From the studies in phase 1 and 2 we concluded that a full scale RCT was possible and desired to investigate the effect of F@ce in a study with sufficient power and rigorous design that provides the opportunity to draw conclusions about the effect of F@ce for stroke in both urban and rural areas in east Africa. Luckily, this part of the project using mixed designs and methods also received financial support and the project was about to be started in March 2020 at the same time as the Corona pandemic paralysed the world. Consequently, there has been a delay as travels to Uganda was not allowed at times and deemed not to be safe at other times during the pandemic. However, study 1 was initiated due to collaborating researchers in Uganda. The background to study 1 is that about 80 % of the Uganda population live in rural areas. Since there is less access to rehabilitation in rural areas there is a need to investigate the impact of stoke and the recovery process after stroke among people living at the countryside. All our studies conducted in phase 1 were conducted in the urban area of Kampala and surroundings. Study 1 will therefore explore and describe the impact of stroke in daily activities in everyday life for people in a rural part of Uganda.

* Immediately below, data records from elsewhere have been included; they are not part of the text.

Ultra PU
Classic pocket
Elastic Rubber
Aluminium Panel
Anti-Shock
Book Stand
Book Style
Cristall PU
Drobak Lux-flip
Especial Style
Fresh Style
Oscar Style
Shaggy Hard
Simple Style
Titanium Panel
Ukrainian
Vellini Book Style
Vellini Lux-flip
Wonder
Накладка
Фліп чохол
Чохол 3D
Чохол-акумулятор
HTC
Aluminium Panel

Further, study 2 will evaluate the Face 2.0 intervention in a RCT; study 3 will explore experiences of taking part in F@ce 2.0 among persons who have had stroke and their family members, and; study 4 will be a process evaluation of the implementation process in line with MRC guidance23

In study 2 the full scale RCT evaluating the F@ce intervention will recruit 174 participants randomly assigned to participate in F@ce (IG) or a control group (CG) receiving usual rehabilitation at two different sites; both an urban (IG+CG) and rural site (CG+IG). The aim is to study the effects of F@ce on persons with stroke regarding a) self-efficacy, b) perceived performance and participation in everyday activities, c), independence in ADL, and d) health care utilization among persons with stroke and their families in urban and rural Uganda. This study is about to start during February 2022 with inclusion of participants in both rural and urban areas.

In Study 3 open-ended interviews with the person with stroke (n=6-10) and family members (n= 6-10) from both rural and urban areas will be conducted after completing the intervention. A grounded theory approach will be used in both data collection and analysis. The aim is to explore and describe the experiences of people with stroke and family members of participating in the F@ce intervention.

Finally, in study 4 a process evaluation will be conducted aiming to evaluate the implementation process of F@ce 2.0 and to gain knowledge on the mechanisms of impact and the contextual factors affecting the implementation process and outcomes. Mixed methods including semi-structured interviews and quantitative process data will be used in a single-case study design.

This program is based on our previous research and lies in the cutting edge of international, multidisciplinary research in the field of rehabilitation after stroke. The program is unique since it intends to support the rehabilitation process back to community living after stroke in a low-income setting. Our point of departure is that mobile phones can be used to increase the accessibility, affordability, and continuity in the rehabilitation process after stroke but there is still a lack of research in this area. Uganda represents a unique context for integrating mobile phone technology in community-based rehabilitation (CBR) as mobile phones are very integrated in people´s daily life. We are looking forward to presenting our results on the ongoing studies in the future.